+++ INFORMATION GIVEN

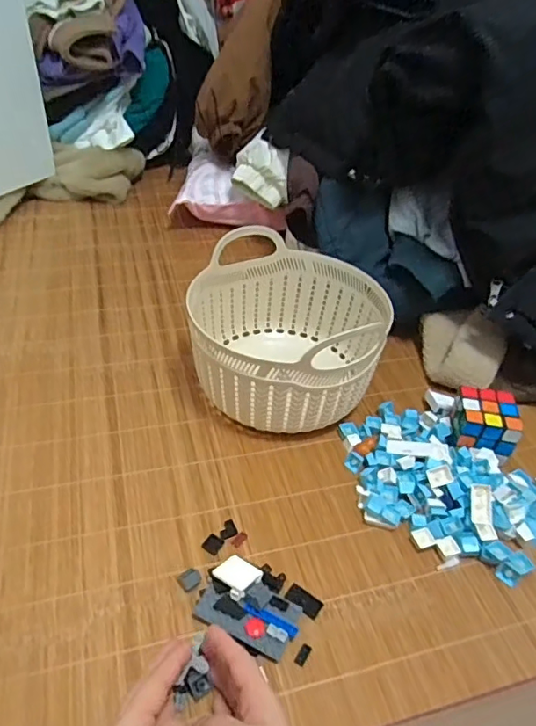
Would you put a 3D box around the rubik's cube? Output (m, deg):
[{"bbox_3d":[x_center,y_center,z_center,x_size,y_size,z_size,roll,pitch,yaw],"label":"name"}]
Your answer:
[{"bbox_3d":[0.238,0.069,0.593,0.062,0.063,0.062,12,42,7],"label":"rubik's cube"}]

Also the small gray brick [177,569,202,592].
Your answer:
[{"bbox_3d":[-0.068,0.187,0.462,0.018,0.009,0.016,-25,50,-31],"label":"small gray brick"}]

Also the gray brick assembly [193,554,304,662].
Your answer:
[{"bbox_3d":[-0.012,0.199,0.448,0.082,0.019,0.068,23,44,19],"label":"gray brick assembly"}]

++++++
+++ INFORMATION GIVEN

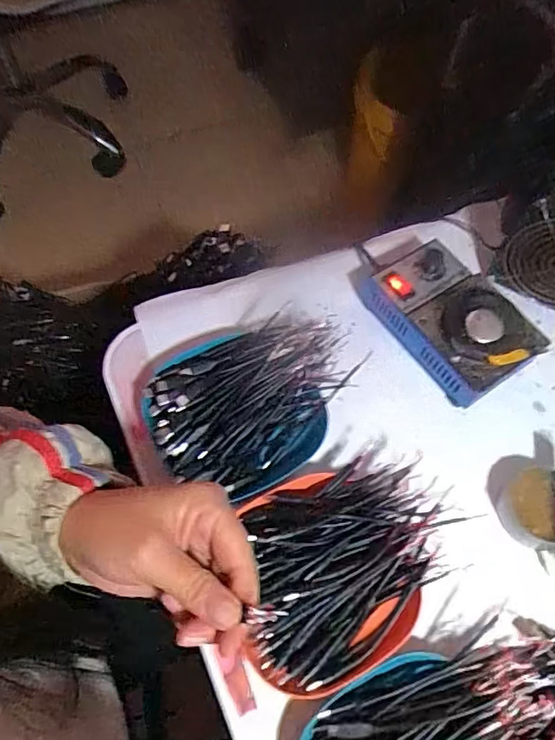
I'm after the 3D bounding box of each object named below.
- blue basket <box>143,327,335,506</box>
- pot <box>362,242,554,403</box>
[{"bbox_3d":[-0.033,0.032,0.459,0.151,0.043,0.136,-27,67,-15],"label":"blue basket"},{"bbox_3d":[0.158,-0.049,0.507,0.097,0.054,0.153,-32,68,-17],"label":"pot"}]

++++++

Go through the material and copy every line in which the word "Also" occurs.

Also the small gray brick [177,569,202,592].
Also the gray brick assembly [193,554,304,662].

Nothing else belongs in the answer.